___ Input

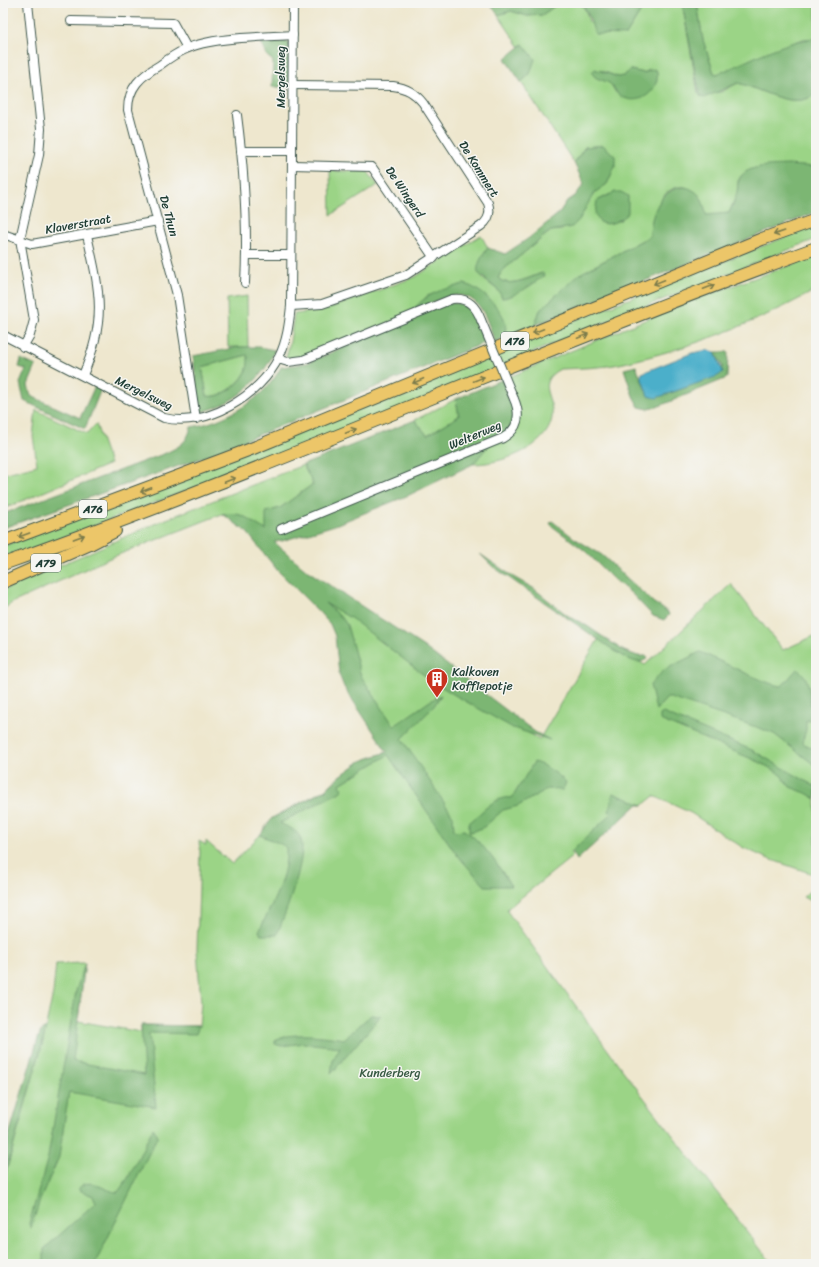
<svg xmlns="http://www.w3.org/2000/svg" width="819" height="1267" viewBox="0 0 819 1267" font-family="Sriracha,sans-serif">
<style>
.green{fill:#9bd486;stroke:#5d885d;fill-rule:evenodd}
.forest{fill:#7cb673;stroke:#4e7a54;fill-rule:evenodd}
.water{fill:#4bafca;stroke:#35767f}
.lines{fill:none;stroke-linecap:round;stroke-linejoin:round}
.minor-casing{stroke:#3e564b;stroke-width:10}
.highway-casing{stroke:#3e564b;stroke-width:14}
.minor{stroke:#fff;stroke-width:8}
.highway{stroke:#ecc669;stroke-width:12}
.minor-bridge-casing{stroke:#3e564b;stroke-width:10;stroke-linecap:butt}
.minor-bridge{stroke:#fff;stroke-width:8}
.oneway{stroke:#7b7b4c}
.labels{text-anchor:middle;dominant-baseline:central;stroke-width:3;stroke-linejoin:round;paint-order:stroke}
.shield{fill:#f6f6f2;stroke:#60746d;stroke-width:1}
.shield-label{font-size:11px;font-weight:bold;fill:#1f3d34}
.street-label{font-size:12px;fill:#1f3d34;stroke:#f6f6f2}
.poi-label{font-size:12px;fill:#1f3d34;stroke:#f6f6f2;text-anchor:start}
.park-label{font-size:12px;fill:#385b44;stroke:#f6f6f2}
</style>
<rect width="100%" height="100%" fill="#f6f6f2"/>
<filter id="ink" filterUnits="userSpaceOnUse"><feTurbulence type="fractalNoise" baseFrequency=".025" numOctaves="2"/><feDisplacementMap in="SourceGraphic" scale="8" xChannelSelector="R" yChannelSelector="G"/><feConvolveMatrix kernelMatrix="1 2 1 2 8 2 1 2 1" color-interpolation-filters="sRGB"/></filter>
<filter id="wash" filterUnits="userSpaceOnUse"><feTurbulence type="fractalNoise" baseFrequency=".012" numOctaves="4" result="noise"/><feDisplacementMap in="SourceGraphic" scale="16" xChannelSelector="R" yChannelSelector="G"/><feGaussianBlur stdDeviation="0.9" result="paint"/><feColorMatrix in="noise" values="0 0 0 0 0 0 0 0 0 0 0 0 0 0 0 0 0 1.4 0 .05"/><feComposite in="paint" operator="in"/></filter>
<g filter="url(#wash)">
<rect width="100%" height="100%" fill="#eee7ce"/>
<g class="green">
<path d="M559 3C579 3 584 0 589 22L626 35 646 3H682L698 93 721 92 738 83C762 89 793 111 816 94V167L741 176 738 181V191L729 213 706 216 699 195C695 192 689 188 685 187 661 183 650 219 650 236L578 275 540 310 535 325 503 338 504 334 464 284 427 296 411 313 307 357 291 359 286 357 290 342 294 314 320 311 333 307 415 277 481 235 488 248 484 252 482 278 499 291 502 298 511 296 544 276 542 273C530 277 508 289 498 278L502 271 543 237 551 231 562 230 594 193 607 184 615 166 603 145 585 147 574 163 521 82 527 77 523 44 519 46 498 15 511 11 527 16 542 15ZM650 69 616 93C612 84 605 79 600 70L618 77 623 76 631 70 644 73ZM610 194 621 220 606 224 597 201Z"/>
<polygon points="697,3 816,3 816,38 803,39 717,74 714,73 703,41"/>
<polygon points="330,171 367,171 378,185 331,215"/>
<polygon points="816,225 816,239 603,323 362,424 3,560 3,546"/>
<path d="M816 256V290C756 323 691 348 624 363 603 368 581 368 560 369 533 384 555 397 552 418 547 449 500 464 473 464L515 412 502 380 690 301Z"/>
<polygon points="247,296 248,347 228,347 227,299"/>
<path d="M247 355C256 373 224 400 207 396L202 367Z"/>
<polygon points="456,399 459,416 427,435 415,420"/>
<polygon points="36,410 87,434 96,424 110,464 3,509 3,474 37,465 33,436"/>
<path d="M303 465 313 484 280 508 270 511 266 531C248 521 245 511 222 514L110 558 12 603 3 609V590L159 522Z"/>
<polygon points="731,584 783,650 816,635 816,875 766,858 742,847 691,813 654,796 643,805 633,805 572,851 570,853 573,856 508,908 507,911 621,1068 772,1264 3,1264 3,1183 42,1045 53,993 56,964 85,963 80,984 82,985 78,1021 141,1032 141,1025 199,1026 201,1003 197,950 200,852 199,841 206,845 206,841 232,864 260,835 262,836 272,818 326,789 339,777 361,761 387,752 352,676 334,612 318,593 539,740 599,638 645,665"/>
<polygon points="814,887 816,887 816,904 803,897"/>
</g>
<g class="forest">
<polygon points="490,3 559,3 542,15 527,16 511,11 498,15"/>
<path d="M579 3H646L626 35 595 34C591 25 589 8 579 3Z"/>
<path d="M682 3H697L703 40 714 73 717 74C750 61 779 42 816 38V94C793 111 762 89 738 83L704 98 700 96Z"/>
<polygon points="285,41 289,43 289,87 272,87 273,61 267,56 261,43"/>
<polygon points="523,44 535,59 530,74 521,82 505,59"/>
<path d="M595 69 618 77 623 76 631 70 644 73 654 69 657 71C660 90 642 105 624 98 616 95 615 87 609 83 602 79 594 80 592 72Z"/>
<path d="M603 145 615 156V166L607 184 594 193 579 220 572 227 551 231 543 237 502 271 498 278C508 289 531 277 542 273L544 274C539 282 512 298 502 298L499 291 478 273C476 265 483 254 488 248L505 254 529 238 559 213 566 202 575 196 584 184 574 163 585 147Z"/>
<path d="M788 165 816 167V212L535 325 540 310 578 275 650 236C650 216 660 189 683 187 688 187 696 191 699 195 703 200 705 209 706 215L729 213C732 207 735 199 737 192 738 188 737 184 739 180 745 164 774 166 788 165Z"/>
<path d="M615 192H621L628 196V213C620 220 612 226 601 223L595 214 597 201Z"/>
<path d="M464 284C479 287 505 310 506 326 506 330 504 335 503 338L495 342C490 330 485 309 474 301 456 286 429 305 411 313 425 293 441 290 464 284Z"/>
<path d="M453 303C476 304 478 325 484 343L204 457 3 528V514L166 453C180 446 187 443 191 427 225 422 266 398 281 367L307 363 441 305Z"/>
<path d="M239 347H259L275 350C263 380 232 406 200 412L193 356ZM247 355 248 357C248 363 248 370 244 375 238 386 220 399 207 396L202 367Z"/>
<path d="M715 352H728L727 378 657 407 648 409 639 407 633 396 624 369 636 366 648 396C667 401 705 376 723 367Z"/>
<polygon points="21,359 36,366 28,385 31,396 80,418 95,386 101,389 85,429 24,401 20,383 26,369 19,367"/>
<path d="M501 380 515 412 512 428 490 444 473 464 409 495 335 525 282 541 274 542 308 571 424 647 535 732 550 740 513 728 458 697 429 679 352 619 325 603 343 619 347 625 361 676 394 726 430 701 441 695 434 706 402 739 453 816 454 831 464 830C483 842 499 866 511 886H485L457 855 388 755 340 784 342 790 340 792 280 823C287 827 296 829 300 837 309 855 284 916 277 935H261L259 931C271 906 288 876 286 848L283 845 260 835 271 819 326 790 339 777 361 761 387 752 344 687 339 674 335 636 330 624 320 613 278 571 246 531 222 514C245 511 248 521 266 530V512L280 508 313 484 303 465 415 420 427 435 459 416 456 399Z"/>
<polygon points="552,521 574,538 602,555 654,603 668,612 669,615 664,620 653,616 631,593 612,578 584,550 552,526 550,523"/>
<path d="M480 554 515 578 533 588 567 615 587 626 624 651 638 656H646L648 658C638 666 632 660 622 656L492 566Z"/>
<path d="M700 652C715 658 771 687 782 686L797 669C810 676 810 695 811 708L816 712V722L812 720H806V730L802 743 816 750V766L774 734 762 729 671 698H667L656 710 650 685 664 670Z"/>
<polygon points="663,713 752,750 816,787 816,799 806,793 790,787 779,773 759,762 660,720 660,715"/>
<path d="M534 762C547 766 556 773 566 782L563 790 547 789 518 806 503 810 484 827 475 831 469 832V823C482 813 494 795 512 798Z"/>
<polygon points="613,793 643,805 637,805 577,860 572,851 611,814 609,810"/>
<polygon points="85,963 73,1061 144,1075 141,1025 199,1026 196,1034 149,1033 156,1107 69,1092 59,1157 40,1200 31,1228 29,1224 48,1157 76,991"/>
<path d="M371 1015 381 1016 331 1074 333 1060 340 1047 304 1043 281 1046 275 1044V1040C291 1031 326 1036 344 1039Z"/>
<polygon points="46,1028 42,1045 3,1182 3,1155 38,1038 41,1031"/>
<path d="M153 1128 158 1135 95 1264H44V1249L96 1202 93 1196 79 1190V1188C89 1175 107 1193 118 1192L128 1178Z"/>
</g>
<polygon class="water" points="708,350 715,352 723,372 718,376 656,398 648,396 641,376 642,373 692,353"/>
</g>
<g filter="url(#ink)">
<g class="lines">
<g class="minor-casing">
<g id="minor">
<polyline points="71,21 173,23 187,48"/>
<path d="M237 115C244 170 248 228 245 283"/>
<polyline points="241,151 292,151"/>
<polyline points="292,165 372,167 434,258"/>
<polyline points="3,234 32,244 158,221"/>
<polyline points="246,255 291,255"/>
<path d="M291 306 322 304 406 275 481 226C489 220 491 212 488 203L423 103C415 93 407 88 393 86L293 85"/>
<path d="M3 335 164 418C207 428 260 396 279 357 287 341 289 324 291 306L293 3"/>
<polyline points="23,347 30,335 34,320 20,239 39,155 41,129 28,3"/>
<path d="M278 359 288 362 303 360 452 299C467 297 476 306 481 320"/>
<path d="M83 375C107 320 100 292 87 235"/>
<path d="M196 419 177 295 128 110C128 87 141 76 160 65 168 59 177 53 186 49 210 37 264 37 293 35"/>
<path d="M281 529 503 438C519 429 521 415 514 399"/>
</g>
</g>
<g class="highway-casing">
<g id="highway">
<polyline points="3,542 251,449 762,239 816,220"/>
<path d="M3 564C277 467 542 347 816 248"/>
<polyline points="3,582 90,544 115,531"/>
</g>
</g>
<use href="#minor" class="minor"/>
<use href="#highway" class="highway"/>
<g class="minor-bridge-casing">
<polyline id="minor-bridge" points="481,320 514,399"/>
</g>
<use href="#minor-bridge" class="minor-bridge"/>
</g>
<defs><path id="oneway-shaft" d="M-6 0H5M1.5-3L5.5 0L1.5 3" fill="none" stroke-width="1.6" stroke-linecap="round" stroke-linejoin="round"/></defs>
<g class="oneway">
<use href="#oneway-shaft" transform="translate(779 233) rotate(161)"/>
<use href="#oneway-shaft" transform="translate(659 282) rotate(158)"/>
<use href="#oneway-shaft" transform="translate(709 287) rotate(-21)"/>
<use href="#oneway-shaft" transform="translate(538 331) rotate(158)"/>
<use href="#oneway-shaft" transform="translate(583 336) rotate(-22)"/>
<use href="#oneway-shaft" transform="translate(479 379) rotate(-22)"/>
<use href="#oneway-shaft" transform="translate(418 381) rotate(157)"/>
<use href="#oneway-shaft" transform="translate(351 431) rotate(-22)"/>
<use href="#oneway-shaft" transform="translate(230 480) rotate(-21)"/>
<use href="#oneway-shaft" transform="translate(146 490) rotate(159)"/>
<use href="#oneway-shaft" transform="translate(24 535) rotate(160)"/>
<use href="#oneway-shaft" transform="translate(79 537) rotate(-20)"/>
</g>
</g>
<defs>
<g id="building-pin" transform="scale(1.15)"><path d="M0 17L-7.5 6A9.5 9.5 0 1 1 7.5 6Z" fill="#c8321e" stroke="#f6f6f2"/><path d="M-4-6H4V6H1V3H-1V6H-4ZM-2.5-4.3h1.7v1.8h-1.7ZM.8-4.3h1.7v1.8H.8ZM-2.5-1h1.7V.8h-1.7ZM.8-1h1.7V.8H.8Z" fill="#fff"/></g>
</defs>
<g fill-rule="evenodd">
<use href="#building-pin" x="437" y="679"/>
</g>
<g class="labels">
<g class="shield">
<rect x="501" y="332" width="28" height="18" rx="3"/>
<rect x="79" y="500" width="28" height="18" rx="3"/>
<rect x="31" y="554" width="30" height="18" rx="3"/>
</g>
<g class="shield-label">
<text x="515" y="341">A76</text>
<text x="93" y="509">A76</text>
<text x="46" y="563">A79</text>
</g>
<g class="street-label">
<text transform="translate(281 77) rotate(-90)">Mergelsweg</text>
<text transform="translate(479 169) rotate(58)">De Kommert</text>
<text transform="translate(405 192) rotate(56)">De Wingerd</text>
<text transform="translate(169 216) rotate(75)">De Thun</text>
<text transform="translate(78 224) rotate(-10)">Klaverstraat</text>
<text transform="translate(144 393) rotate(26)">Mergelsweg</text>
<text transform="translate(475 435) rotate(-23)">Welterweg</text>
</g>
<g class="poi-label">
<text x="452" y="672">Kalkoven<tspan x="452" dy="14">Koffiepotje</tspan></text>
</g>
<g class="park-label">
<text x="390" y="1073">Kunderberg</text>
</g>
</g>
<rect width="819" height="1267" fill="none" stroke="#f6f6f2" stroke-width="16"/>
</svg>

______

Only the lines that hold the word "rule" are wanted; each should be pulled from the records.

.green{fill:#9bd486;stroke:#5d885d;fill-rule:evenodd}
.forest{fill:#7cb673;stroke:#4e7a54;fill-rule:evenodd}
<g fill-rule="evenodd">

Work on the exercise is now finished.